Does there exist a twice differentiable function $f: \mathbb{R} \rightarrow \mathbb{R}$ such that
$$f'(x) = f(x+1)-f(x)$$ for all $x$ and $f''(0) \ne 0$.
Some things that I have tried is that obviously any linear function satisfies the first condition but not the second. Any hints/motivation would be helpful.

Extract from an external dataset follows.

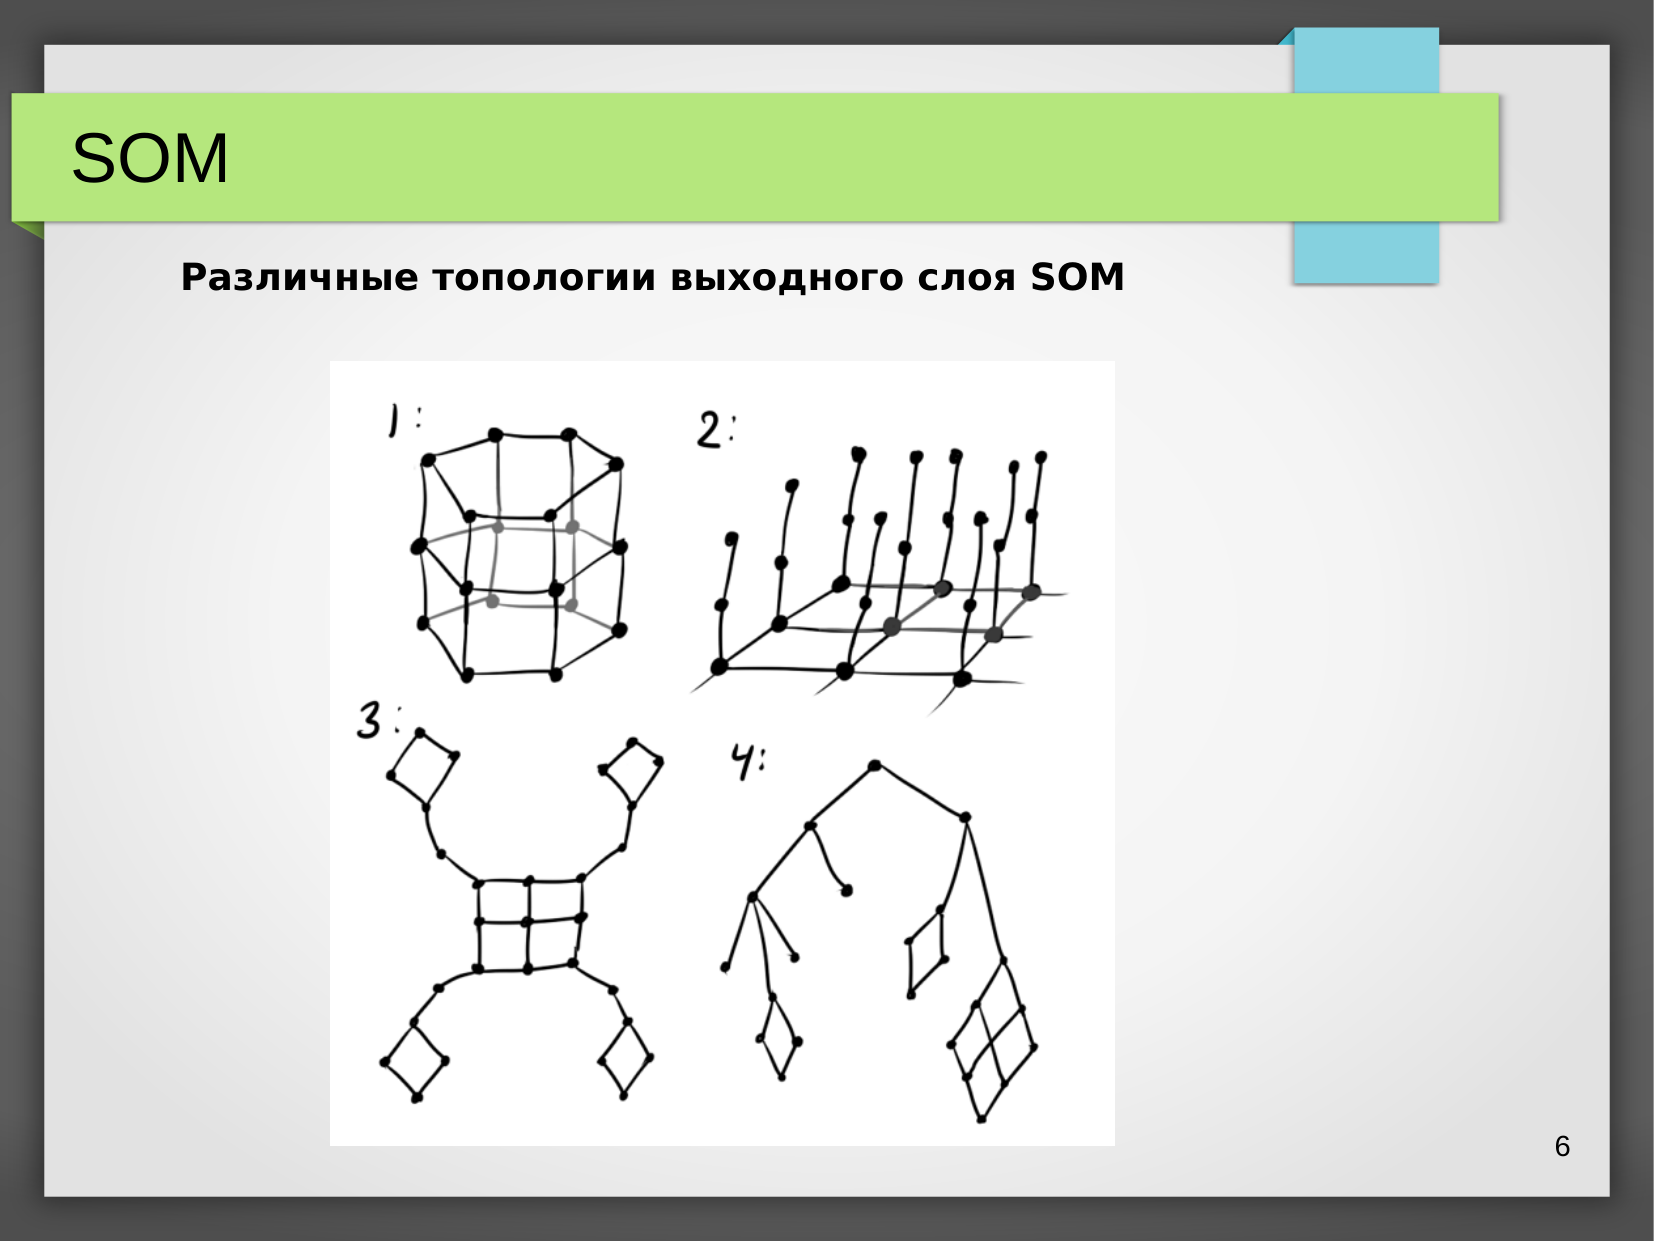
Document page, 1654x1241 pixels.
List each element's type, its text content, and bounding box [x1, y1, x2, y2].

Thanks.
Since we are just looking for existence, this will do.
Assume $f(z)$ is a function on complex plane instead, and assume it have the form $f(z)=e^{cz}$ for some constant $c$. The condition $f''(z)\not=0$ simply means $c\not=0$, while the other condition give: $ce^{cz}=(e^{c}-1)e^{cz}$ which means we need to solve for $e^{c}-c-1=0$. Applying standard technique to reduce to: $-(c+1)e^{-(c+1)}=-\frac{1}{e}$ which allow us to use Lambert W-function to get $c=-1-W(-\frac{1}{e})$. Hence found the solution in complex number.
To reduce this back to real number just take the real part, so we get: $f(x)=e^{Re(c)x}\cos(Im(c)x)$ which satisfy all condition.
Since the question is about existence: you can think of the right side as a difference quotient. $$f^{'}(x) =\frac{f(x+1)-f(x)}{(x+1)-x}.$$ The right hand side is a slope of the secant line between the points with $x-$coordinates $x$ and $x+1$. So any affine function (with non-zero slope and non-zero constant term) will satisfy this relation. For sure they are twice differentiable.
By affine I mean: $f(x)=ax+b$